Exercise. Translate this sentence from the company update into Spanish: "Beyond the contracted installs noted, we intend to invest very selectively for the remainder of 2020 unless a more rapid recovery emerges."

However, during March 2020, and as a direct result of the COVID-19 pandemic, the vast majority of the Company’s Partner sites and all of our own ImmotionVR sites closed, following local and national government-imposed lockdowns. This has resulted in the Group having no revenue. At the time of writing, it appears that many sites will remain closed until at least 30 June 2020 and revenue through to 30 June will be zero or minimal.
In addition to the impact on existing Partner and ImmotionVR sites, the Company was unable to complete the major installation at Mandalay Bay (36 headsets) which was well underway before lockdown. Additionally, we were unable to install into a number of other contracted Partner sites (in addition to Mandalay Bay, the Company has a further 86 headsets contracted).
Beyond the contracted installs noted, we intend to invest very selectively for the remainder of 2020 unless a more rapid recovery emerges.
We remain optimistic about our growth prospects once more normal trading conditions return and we believe that potential Partners will continue to find our proposition compelling, particularly as many may be capital constrained and looking to re-build revenues. As we come out of lockdown and enter the recovery phase, we will continue marketing to prospective new Partners, particularly in the aquarium sector in both the USA and Europe. We will be cautious as to entering new Partnerships, being led by the extent of the wider recovery, as well as the quality of opportunity and commercial terms that can be struck.

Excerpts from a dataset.
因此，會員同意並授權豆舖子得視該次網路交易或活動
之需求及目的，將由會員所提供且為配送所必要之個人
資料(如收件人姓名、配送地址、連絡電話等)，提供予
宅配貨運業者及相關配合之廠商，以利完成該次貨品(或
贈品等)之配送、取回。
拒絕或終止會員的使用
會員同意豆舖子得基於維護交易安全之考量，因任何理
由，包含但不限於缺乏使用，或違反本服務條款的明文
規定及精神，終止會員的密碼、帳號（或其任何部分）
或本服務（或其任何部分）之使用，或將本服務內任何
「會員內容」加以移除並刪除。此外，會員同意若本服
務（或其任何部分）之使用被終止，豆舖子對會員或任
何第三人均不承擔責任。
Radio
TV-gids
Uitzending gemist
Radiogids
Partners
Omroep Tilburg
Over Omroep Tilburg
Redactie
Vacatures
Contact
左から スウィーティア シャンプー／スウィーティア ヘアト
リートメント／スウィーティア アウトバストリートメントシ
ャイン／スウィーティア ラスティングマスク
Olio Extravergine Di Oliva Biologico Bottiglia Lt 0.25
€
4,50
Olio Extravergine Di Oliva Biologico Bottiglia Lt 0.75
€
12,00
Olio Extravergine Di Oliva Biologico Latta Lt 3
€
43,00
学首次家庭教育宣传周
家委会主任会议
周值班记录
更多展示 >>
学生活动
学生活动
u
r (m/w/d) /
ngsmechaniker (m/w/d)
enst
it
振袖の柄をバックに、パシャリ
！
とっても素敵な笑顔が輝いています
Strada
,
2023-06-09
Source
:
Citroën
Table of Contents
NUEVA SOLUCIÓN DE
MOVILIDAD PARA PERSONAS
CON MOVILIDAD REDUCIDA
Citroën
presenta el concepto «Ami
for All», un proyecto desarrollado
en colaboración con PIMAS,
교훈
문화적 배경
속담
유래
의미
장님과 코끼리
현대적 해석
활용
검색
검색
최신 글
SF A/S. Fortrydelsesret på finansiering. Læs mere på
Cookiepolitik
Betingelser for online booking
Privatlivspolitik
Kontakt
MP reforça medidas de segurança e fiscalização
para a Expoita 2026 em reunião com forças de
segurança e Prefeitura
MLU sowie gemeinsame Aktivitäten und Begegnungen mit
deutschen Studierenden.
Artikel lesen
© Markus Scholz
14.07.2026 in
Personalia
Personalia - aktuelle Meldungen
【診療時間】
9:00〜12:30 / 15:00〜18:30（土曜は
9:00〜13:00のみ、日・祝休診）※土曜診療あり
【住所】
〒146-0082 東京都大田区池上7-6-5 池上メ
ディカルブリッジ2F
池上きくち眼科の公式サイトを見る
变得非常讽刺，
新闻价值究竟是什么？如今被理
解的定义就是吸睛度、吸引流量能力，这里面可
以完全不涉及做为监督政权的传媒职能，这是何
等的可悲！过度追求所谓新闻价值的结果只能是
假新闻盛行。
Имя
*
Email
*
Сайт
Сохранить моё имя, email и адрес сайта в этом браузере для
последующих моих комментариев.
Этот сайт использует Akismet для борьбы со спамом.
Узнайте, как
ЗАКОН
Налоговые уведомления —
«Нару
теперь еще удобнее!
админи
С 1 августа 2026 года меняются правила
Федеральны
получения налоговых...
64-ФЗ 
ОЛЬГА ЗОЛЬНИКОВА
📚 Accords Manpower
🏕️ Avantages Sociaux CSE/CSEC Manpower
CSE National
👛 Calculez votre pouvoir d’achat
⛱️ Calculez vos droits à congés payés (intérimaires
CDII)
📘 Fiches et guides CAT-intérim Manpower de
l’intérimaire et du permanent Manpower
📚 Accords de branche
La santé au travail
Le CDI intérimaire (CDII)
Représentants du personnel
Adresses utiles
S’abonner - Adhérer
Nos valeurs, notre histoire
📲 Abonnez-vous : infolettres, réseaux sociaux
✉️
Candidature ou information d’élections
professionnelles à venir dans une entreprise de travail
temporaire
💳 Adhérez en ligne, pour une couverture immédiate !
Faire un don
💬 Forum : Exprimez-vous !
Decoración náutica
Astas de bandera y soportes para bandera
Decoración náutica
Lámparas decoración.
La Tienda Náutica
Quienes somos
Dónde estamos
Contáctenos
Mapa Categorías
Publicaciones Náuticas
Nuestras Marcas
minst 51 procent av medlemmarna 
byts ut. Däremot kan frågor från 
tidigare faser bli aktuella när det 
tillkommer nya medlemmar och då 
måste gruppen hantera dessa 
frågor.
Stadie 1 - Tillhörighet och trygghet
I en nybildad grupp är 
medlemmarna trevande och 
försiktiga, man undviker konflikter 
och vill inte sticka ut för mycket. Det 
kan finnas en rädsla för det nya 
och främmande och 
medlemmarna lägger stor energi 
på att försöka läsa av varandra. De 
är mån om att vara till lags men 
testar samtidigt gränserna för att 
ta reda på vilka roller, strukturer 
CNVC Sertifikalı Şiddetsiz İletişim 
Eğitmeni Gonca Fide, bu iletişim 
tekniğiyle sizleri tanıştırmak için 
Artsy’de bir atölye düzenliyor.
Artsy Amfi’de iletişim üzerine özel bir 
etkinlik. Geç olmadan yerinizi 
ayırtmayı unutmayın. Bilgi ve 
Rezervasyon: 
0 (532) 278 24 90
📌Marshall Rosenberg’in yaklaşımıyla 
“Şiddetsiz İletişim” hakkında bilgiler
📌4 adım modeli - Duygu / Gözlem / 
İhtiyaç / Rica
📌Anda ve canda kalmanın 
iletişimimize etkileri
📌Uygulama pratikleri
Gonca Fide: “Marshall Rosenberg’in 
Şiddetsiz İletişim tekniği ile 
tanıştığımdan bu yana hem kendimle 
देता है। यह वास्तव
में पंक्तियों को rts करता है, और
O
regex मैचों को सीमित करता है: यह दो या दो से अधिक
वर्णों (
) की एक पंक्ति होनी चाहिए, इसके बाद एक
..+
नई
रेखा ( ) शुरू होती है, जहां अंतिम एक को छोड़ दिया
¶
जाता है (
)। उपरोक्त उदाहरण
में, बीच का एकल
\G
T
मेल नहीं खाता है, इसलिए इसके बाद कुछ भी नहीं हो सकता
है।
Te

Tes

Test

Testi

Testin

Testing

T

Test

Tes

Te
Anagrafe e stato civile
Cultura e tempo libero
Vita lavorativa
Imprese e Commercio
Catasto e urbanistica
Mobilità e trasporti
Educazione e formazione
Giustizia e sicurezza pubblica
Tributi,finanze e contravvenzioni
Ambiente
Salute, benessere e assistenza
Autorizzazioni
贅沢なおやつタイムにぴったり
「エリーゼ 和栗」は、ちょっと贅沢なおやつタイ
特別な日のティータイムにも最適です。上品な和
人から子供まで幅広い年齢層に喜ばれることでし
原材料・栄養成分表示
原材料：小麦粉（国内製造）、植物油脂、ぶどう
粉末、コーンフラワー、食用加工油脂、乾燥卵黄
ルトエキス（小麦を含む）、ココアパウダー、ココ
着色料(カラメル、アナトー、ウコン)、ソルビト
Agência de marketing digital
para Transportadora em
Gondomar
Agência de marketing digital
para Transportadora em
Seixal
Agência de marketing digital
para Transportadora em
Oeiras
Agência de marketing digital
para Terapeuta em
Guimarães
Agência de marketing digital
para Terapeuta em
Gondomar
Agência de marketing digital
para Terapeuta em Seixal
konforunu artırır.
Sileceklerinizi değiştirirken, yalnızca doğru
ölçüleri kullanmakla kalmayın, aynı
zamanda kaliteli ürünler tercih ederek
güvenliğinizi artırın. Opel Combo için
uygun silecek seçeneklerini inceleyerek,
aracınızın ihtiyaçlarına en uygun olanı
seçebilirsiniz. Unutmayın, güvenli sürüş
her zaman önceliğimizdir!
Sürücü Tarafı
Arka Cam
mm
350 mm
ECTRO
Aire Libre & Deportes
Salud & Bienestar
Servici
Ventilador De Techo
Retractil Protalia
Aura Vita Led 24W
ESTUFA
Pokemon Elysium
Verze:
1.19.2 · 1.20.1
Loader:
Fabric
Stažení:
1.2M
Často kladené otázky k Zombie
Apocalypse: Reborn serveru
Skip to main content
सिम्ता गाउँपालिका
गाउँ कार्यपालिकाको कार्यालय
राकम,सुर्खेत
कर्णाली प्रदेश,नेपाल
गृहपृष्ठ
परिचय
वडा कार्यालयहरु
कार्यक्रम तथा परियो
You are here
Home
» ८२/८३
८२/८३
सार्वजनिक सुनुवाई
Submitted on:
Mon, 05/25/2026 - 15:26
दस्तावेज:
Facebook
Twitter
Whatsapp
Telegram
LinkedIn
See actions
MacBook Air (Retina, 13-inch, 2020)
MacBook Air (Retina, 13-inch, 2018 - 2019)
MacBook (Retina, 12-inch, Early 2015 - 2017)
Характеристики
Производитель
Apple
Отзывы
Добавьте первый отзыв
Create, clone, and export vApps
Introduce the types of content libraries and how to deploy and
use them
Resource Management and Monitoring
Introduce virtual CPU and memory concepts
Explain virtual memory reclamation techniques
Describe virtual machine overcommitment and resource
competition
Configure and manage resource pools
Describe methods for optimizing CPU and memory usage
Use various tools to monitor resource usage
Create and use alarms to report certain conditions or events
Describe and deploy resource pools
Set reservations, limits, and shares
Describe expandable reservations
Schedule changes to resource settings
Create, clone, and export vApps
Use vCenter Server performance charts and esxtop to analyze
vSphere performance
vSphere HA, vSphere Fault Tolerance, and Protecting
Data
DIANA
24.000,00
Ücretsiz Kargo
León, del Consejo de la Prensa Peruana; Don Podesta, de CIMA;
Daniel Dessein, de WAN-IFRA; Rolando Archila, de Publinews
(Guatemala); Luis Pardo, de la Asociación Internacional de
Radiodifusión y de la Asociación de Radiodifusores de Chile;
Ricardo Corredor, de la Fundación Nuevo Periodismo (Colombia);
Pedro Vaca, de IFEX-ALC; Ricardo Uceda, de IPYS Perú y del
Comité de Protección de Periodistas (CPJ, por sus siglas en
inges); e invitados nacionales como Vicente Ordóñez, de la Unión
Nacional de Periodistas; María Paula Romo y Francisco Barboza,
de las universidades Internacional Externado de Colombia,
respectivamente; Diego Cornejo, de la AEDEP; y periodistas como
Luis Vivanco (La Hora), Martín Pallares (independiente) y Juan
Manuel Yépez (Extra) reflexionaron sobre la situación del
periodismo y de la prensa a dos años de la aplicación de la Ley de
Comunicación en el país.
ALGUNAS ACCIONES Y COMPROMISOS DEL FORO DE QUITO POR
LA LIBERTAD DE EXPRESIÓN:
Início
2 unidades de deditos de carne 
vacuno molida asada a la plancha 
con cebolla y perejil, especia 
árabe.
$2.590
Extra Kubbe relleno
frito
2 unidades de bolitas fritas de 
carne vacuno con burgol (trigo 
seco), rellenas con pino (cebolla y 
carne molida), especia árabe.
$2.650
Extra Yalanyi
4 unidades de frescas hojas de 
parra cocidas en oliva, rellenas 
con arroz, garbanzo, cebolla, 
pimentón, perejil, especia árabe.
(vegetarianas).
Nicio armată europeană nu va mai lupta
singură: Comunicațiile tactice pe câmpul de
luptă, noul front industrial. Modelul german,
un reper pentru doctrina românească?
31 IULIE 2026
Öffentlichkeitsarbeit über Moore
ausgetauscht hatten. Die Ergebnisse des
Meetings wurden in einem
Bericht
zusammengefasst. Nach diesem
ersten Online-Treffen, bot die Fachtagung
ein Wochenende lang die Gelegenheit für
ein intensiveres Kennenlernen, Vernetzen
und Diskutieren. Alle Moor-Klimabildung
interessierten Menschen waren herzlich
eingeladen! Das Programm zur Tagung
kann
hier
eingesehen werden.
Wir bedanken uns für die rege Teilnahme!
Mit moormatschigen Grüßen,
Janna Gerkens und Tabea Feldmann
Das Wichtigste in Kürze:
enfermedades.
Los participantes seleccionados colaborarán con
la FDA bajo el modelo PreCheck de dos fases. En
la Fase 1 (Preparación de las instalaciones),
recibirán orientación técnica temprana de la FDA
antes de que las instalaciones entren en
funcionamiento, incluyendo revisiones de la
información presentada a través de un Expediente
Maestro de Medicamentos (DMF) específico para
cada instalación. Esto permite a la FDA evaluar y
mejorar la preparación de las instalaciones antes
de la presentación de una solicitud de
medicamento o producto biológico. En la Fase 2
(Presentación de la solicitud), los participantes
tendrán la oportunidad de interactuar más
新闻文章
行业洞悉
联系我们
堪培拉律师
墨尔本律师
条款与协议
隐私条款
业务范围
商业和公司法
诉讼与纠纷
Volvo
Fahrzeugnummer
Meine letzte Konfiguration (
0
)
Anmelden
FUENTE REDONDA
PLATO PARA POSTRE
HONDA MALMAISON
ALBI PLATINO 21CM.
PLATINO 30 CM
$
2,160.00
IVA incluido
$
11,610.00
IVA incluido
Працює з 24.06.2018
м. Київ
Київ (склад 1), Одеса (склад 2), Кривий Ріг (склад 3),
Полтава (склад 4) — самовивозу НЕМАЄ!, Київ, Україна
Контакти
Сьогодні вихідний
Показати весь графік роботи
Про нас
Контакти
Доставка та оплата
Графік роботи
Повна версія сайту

The completed task. Más allá de las instalaciones contratadas mencionadas, tenemos la intención de invertir de forma muy selectiva durante el resto de 2020, a menos que se produzca una recuperación más rápida.